*Instrução A*
Copie do trecho sobre o filme a parte que começa em "O aquecimento global" e termina em "Roth (Edward G.".
*Instrução B*
No trecho sobre o filme, de que a Soylent dizia que eram feitos os tabletes verdes que vendia?
*Instrução C*
Continue o trecho sobre o filme a partir do ponto em que ele para.

*Trecho original*
------------------------
O roteiro do filme baseia-se em
parte no livro “Make room! Make room!”, de Harry Harrinson. Mas o roteiro quase
passa a ser original. O ambiente é opressivo. Campo e cidade estão separados
por cercas inexpugnáveis. A grande maioria da população se concentra nas
cidades. O filme se passa em Nova Iorque, cidade que se parece muito com
qualquer outra. Ela é habitada por 40 milhões de pessoas, das quais 20 milhões
estão desempregadas, 7 milhões a mais que no Brasil atual.
O aquecimento global tornou o clima
insuportável. Em 1973, a Conferência de Estocolmo já havia sido realizada, mas
as mudanças climáticas ainda não representavam uma grande preocupação dos
cientistas. Imagens sugerem epidemias. A poluição tornava o ar irrespirável.
Água potável era uma raridade. Alimentos naturais e saudáveis também. Soylent,
uma grande empresa de alimentos, produzia uns tabletes verdes comestíveis que
vendia para a população, afirmado serem fabricados com algas.
Thorn mora com Sol Roth (Edward G.
Robinson), um hábil detetive aposentado. Idoso, ele sente saudade do mundo
antigo, com rios limpos, florestas, flores, animais selvagens, belezas naturais
enfim não mais conhecidas pelos novos. Nem mesmo Thorn acredita nele. Agora, o
mundo se tornou sujo e feio.
Em meio a esse ambiente
insuportável, a polícia ainda opera, embora em condições precárias. Um rico
empresário da Soylent Corporation é assassinado em seu luxuoso apartamento,
algo raríssimo na época. Embora protegido por um guarda costa e por uma
acompanhante de luxo, o assassino entra facilmente no apartamento e liquida o
ricaço.
------------------------
*Itens fornecidos*
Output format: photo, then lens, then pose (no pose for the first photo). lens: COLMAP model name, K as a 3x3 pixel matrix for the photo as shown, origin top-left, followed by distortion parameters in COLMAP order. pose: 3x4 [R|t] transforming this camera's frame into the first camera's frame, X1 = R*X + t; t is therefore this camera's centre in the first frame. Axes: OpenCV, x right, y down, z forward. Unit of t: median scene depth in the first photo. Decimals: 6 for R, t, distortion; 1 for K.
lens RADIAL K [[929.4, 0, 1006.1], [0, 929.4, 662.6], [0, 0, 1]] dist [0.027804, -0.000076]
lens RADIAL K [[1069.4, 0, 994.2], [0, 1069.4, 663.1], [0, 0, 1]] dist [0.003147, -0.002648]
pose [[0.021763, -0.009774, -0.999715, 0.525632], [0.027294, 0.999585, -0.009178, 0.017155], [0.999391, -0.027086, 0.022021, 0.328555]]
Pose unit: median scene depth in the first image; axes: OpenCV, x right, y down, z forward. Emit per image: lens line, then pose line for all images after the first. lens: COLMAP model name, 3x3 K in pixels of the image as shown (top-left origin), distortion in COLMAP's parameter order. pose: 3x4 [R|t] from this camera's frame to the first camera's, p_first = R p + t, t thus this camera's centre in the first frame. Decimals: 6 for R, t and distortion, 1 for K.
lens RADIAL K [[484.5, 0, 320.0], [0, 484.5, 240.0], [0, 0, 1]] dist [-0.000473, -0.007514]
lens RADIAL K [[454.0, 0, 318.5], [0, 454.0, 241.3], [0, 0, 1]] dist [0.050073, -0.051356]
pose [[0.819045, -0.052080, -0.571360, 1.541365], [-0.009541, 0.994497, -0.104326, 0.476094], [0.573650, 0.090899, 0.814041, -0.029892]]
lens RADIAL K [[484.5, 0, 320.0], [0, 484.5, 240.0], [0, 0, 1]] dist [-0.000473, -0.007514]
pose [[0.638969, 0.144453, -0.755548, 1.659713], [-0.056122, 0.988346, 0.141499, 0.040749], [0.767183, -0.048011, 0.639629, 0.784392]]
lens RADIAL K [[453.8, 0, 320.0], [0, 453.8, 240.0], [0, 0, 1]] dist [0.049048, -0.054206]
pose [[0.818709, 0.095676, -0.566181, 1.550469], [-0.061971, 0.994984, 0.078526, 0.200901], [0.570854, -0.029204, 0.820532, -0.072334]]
------------------------
*Resposta A*
O aquecimento global tornou o clima
insuportável. Em 1973, a Conferência de Estocolmo já havia sido realizada, mas
as mudanças climáticas ainda não representavam uma grande preocupação dos
cientistas. Imagens sugerem epidemias. A poluição tornava o ar irrespirável.
Água potável era uma raridade. Alimentos naturais e saudáveis também. Soylent,
uma grande empresa de alimentos, produzia uns tabletes verdes comestíveis que
vendia para a população, afirmado serem fabricados com algas.
Thorn mora com Sol Roth (Edward G.

*Resposta B*
De algas.

*Resposta C*
Thorn é escalado para investigar o
caso. Os detetives aproveitavam essas oportunidades para praticar pequenos
furtos de artigos raros, como bebidas, frutas, carne e inclusive se aproveitar
das acompanhantes, que eram prostitutas de luxo tratadas como mobílias. Elas
costumavam ser vendidas junto com os imóveis. Thorn é competente, mas Sol é
mais ainda. Sem correr os riscos do seu colega mais novo, ele elucida o crime a
partir de livros, também artigo muito raro no ano de 2022, tempo em que se
passa o filme.
Desgostoso com a descoberta, Sol decide
morrer pelo método oferecido pela grande empresa: solução líquido injetada na
veia enquanto assiste a lindas paisagens e ouve música erudita. Cabe a Thorn
prosseguir a investigação e constatar que a Soylent fabricava seus biscoitos
verdes com carne de cadáveres humanos.
Por mais capitalistas que sejam os
norte-americanos, eles não simpatizam com os grandes conglomerados industriais
e financeiros, sempre conspirando para lucrar mais. O ambiente opressivo do
filme e a fabricação de alimento a partir de corpos humanos não agradou.
Assisti ao filme na época e me lembro desse mal-estar. Mas a catarse se
processa com a responsabilização de uma grande industrial. É um dos filmes que
mais se aproximam da realidade atual.
O filme foi dirigido por Richard
Fleischer, um dos grandes cineastas de Hollywood. Ele morreu em 2006 e tem em
seu currículo sucessos de público como “Vinte mil léguas submarinas (1954),
“Vikings, os conquistadores” (1958), Barrabás (1961), “Viagem fantástica”
(1966), “O extravagante Dr. Dolittle” (1967), “Tora, tora, tora” (1970) e
vários outros. Um currículo invejável.